In 2013 I signed up to the Buy Nothing New Challenge. I didn’t have a massive shopping problem like so many fashion people I know – I merely wanted to put my sustainability values to the test and challenge myself with this New Year’s resolution. So I vowed not to purchase any new garments or accessories – and if I needed to, would only purchase vintage or second hand. Needless to say I succeeded in the challenge – even wearing vintage jewellery and an impeccable Shag Vintage 50s chiffon dress at my engagement party.
Although I achieved that New Year’s resolution, I know there will be many others attempting it this year. As the first month of 2015 draws to an end, I thought I’d share some advice to help spur on those undertaking the journey – and those who have yet to.
Here’s some advice that helped me to not buy anything new:
Make it public
When I committed to buying nothing new, I told everyone about the New Year’s resolution: I wrote a blog post about it, I shared the news on social media and told my family and friends. When you announce your intentions publicly, you are more likely to take it seriously as you’re not just accountable to yourself but to the people you have told. The other reason I chose to go public was to help inspire others and network with others who were doing the same. This journey led me to connect me with people that I still call friends today.
Avoid shopping centres whenever possible
I avoided shopping centres for most of that year with a few notable exceptions: when breakfast with a friend turned into a girls day out in which she shopped, I watched and we both gas-bagged; when another girlfriend dropped into the shopping centre because her daughter needed items for an overseas trip; when a best mate had dropped a few sizes (I was so proud) and needed a stylist to help him put together a new wardrobe; and when mum needed help with her Christmas shopping (hers not mine – I opted out of Christmas shopping years ago). Avoiding shopping centres not only gave me precious time to do other things like writing, but I also rid myself of any temptation to buy something I ‘wanted’.
Get a new hobby
If shopping is your hobby, I can understand it’s a hard habit to break. Thus like many other addictions, instead of going cold-turkey, I recommend replacing the habit with another: one that doesn’t involve ‘browsing’ ‘buying’ ‘purchasing’ ‘shopping’ or ‘window shopping.’ When I gave up buying new, I decided to take up running as I had loved it many years prior.
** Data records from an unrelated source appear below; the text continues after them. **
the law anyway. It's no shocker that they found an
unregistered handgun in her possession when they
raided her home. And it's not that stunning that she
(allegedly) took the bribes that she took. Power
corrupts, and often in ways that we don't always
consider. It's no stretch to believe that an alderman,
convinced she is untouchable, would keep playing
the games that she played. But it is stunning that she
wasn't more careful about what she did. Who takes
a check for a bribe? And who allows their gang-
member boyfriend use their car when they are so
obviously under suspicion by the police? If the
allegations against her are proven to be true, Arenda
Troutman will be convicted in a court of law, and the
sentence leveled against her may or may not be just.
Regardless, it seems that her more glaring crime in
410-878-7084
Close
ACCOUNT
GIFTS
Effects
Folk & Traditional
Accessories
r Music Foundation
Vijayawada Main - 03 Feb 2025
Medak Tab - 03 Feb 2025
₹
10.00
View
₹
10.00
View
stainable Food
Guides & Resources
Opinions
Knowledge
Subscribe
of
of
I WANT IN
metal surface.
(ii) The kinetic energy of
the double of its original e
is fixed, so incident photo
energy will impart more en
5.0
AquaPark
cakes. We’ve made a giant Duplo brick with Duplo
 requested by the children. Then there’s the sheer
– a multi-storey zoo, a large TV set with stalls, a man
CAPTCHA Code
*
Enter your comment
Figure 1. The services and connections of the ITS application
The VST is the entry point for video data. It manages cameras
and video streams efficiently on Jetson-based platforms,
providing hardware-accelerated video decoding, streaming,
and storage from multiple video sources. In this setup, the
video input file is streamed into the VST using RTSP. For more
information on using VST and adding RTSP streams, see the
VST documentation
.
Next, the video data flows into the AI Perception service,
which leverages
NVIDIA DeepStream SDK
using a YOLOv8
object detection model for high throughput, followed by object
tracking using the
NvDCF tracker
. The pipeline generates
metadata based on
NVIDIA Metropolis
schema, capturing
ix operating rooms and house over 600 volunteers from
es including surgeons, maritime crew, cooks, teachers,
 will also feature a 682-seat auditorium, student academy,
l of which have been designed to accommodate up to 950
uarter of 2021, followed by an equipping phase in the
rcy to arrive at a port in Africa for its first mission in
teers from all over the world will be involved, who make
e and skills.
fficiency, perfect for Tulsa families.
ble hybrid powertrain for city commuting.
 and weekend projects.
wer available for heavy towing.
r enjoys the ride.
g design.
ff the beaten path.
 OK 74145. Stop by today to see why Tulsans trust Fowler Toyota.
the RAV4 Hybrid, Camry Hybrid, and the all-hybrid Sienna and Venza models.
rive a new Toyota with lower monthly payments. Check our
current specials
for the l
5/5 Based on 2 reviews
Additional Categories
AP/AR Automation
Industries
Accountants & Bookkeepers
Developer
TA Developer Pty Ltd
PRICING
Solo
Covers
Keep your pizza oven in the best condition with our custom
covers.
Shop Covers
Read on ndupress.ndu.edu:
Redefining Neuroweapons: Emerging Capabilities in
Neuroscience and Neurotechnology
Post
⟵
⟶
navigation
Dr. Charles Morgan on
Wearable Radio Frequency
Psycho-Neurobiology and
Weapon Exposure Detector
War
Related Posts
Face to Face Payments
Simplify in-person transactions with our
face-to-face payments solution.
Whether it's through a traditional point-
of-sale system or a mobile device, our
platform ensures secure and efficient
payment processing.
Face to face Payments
Some friends joined in too and before I knew it, we were running with some regularity. So swapping shopping for my new hobby – running – helped me save money, get fit and strengthen my friendships.
Be aware of your ‘weak’ moments
Find constructive ways to deal with your negative emotions, boredom, stress or hormones because if you don’t, you will likely go shopping to find ‘happiness’ – however short lived. The psychology of modern shopping is similar to the psychology of overeating – we do so to fill a void we consciously or subconsciously know is there. So be mindful of these emotions and address these issues in any of the following ways: seeing your doctor, getting counselling, sharing your feelings with friends, meditating, joining a support group or exercise (increases those ‘feel good’ chemicals in your body). As for me, I dealt with those feelings by running – as well as writing this blog.
Splurge on experiences, not things
Indeed we work and earn a pay check so we can acquire the lifestyle we want – otherwise what’s the point of working? However you may have also seen the meme making its rounds on Facebook or Instagram: “Collect moments, not things.” Our society dictates that being successful means acquiring lots of stuff. But a successful life is so much more than buying things.
In their book “Everything That Remains” co-authors Joshua Fields Millburn and Ryan Nicodemus aka The Minimalists write about living meaningful lives by removing all excess and focussing only on the essential: health, friendships, family and finding what you’re truly passionate about. So take a leaf out of their book and instead of going shopping for useless consumables, invest that money in something that will last: memories, experiences, skills, knowledge and basically anything that will bring real joy into your life. It could be getting a massage, signing up for cooking classes, organising a family day out, hiring a life coach or completing yoga training. My ‘thing’ was attending concerts and travelling. It was money well spent, experiences well documented and memories that will last me a lifetime.